In the daily prayer, Rep. Earl Jaques, D-Newark, referenced the 1,700 layoffs announced by DuPont last month, calling lawmakers to remember those whose lives were “turned upside down by the receipt of the pink slip.”

Lawmakers paid tribute to Rep. Larry Mitchell, D-Wilmington, whose wife recently died.

“I consider you all my family,” Rep. Mitchell said.

Rep. Lyndon Yearick, R-Camden, was one of several lawmakers who said he felt as though he had barely left the capitol on the morning of July 1 when the second leg of the session began.
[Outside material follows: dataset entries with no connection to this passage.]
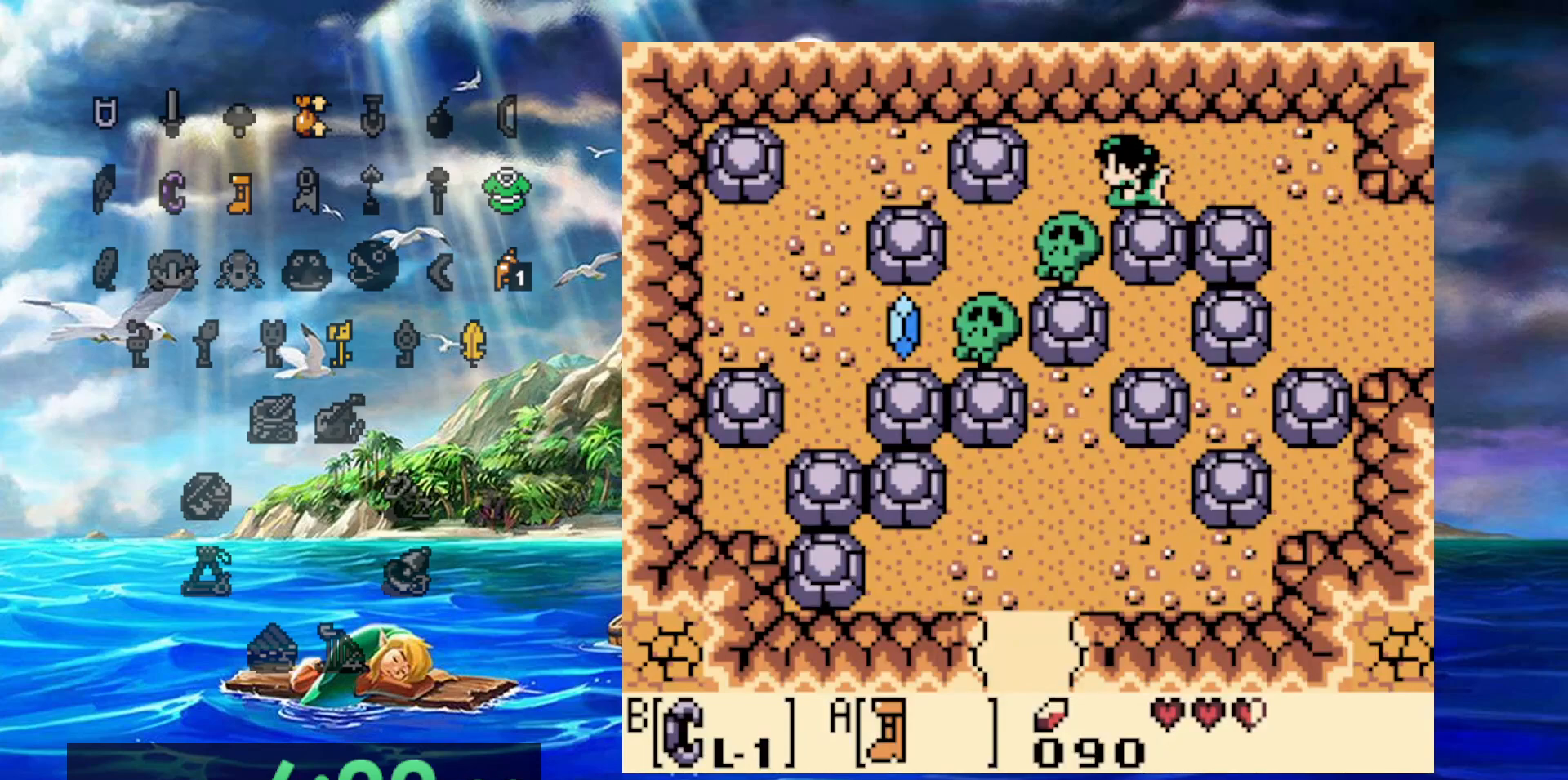
Gameplay with a controller (Nintendo layout); each line is a JSON object with the inputs held at the frame after it. "events" lists button and stick changes between this image and that frame as [ms after this image, input, new state], when the widget could be followed in between. Not read: DPAD_DOWN DPAD_LEFT DPAD_UP L3 R3.
{"buttons": ["B"], "events": [[250, "B", "down"]]}
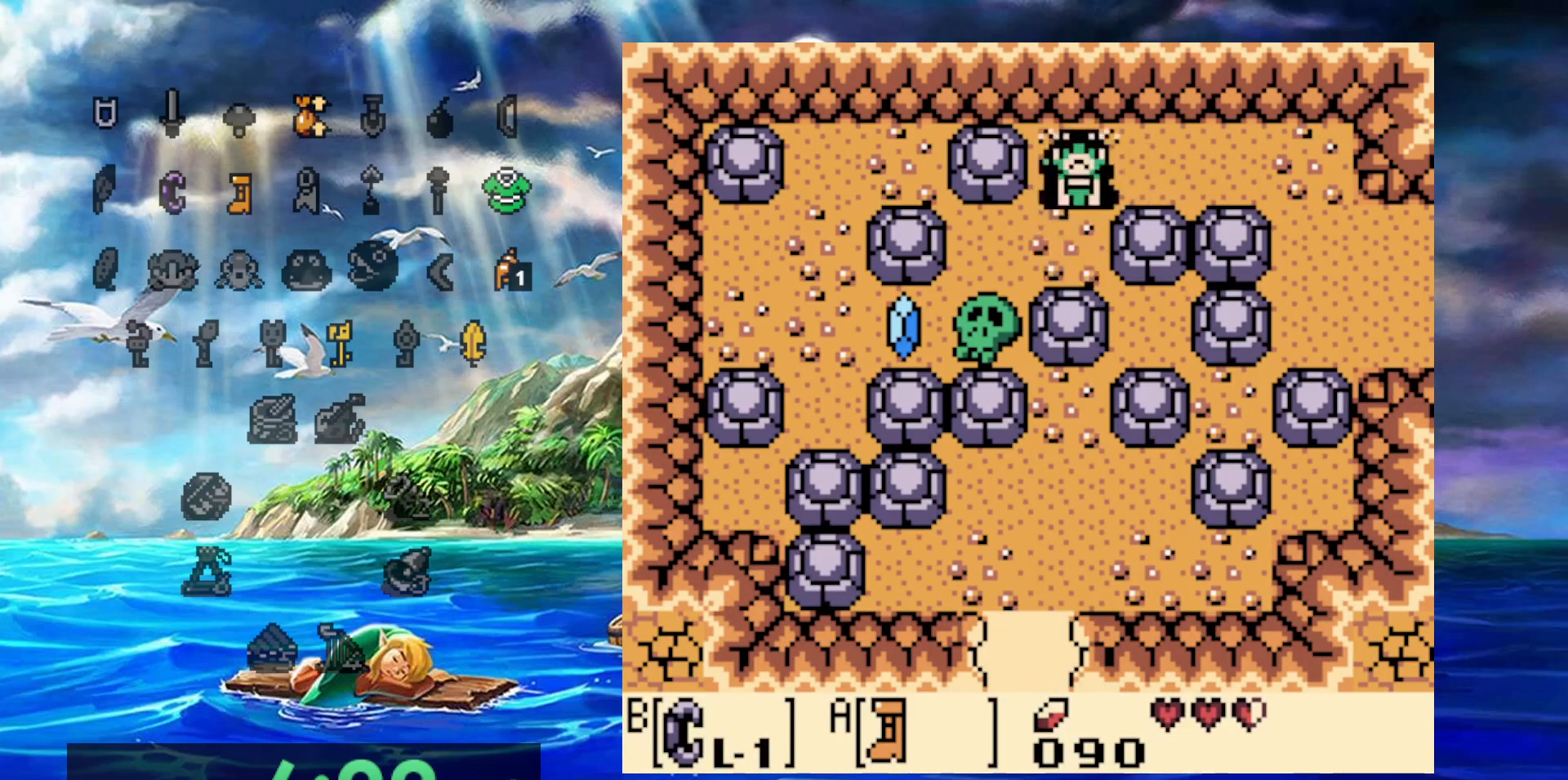
{"buttons": ["B"], "events": [[50, "B", "up"], [183, "B", "down"], [350, "B", "up"], [417, "B", "down"]]}
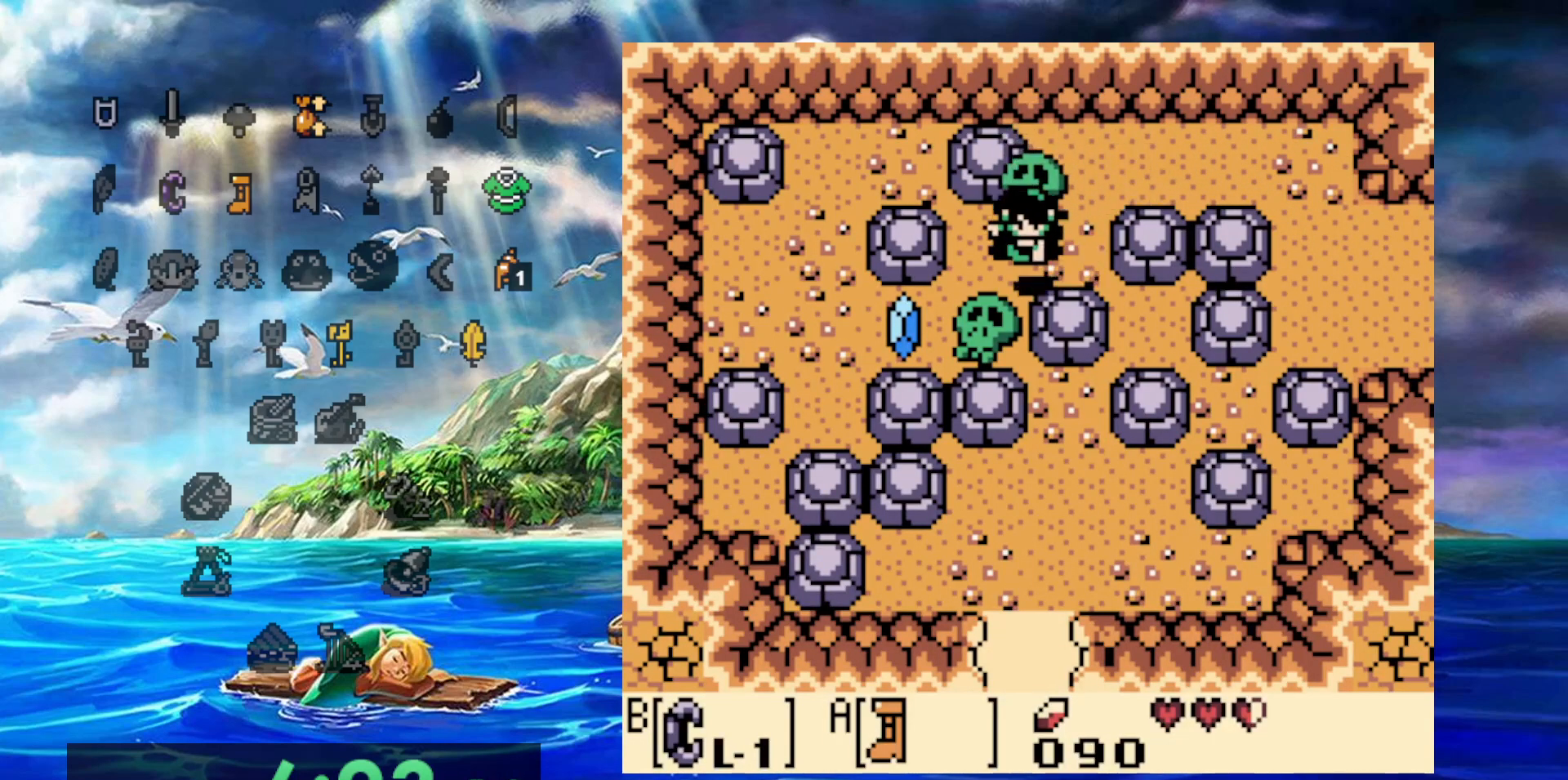
{"buttons": ["B"], "events": [[100, "B", "up"], [167, "B", "down"]]}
For Rep. Bryon Short, D-Arden, it was the “last first day” of his legislative career. Rep. Short, first elected in a 2007 special election, is running for the U.S. House of Representatives, meaning he has to give up his seat. He’s at peace with that fact, he said.

On Tuesday, Legislative Hall was the busiest it had been in six months, with lobbyists, aides, lawmakers, reporters and others in the building for the kickoff.

The General Assembly also honored the new poets laureate, Nnamdi Chukwuocha and Albert Mills, who were announced in December.

Dozens of bills will be heard in committee today, including proposals to formally apologize for slavery, change the state’s corporate income tax and expand after-school programs.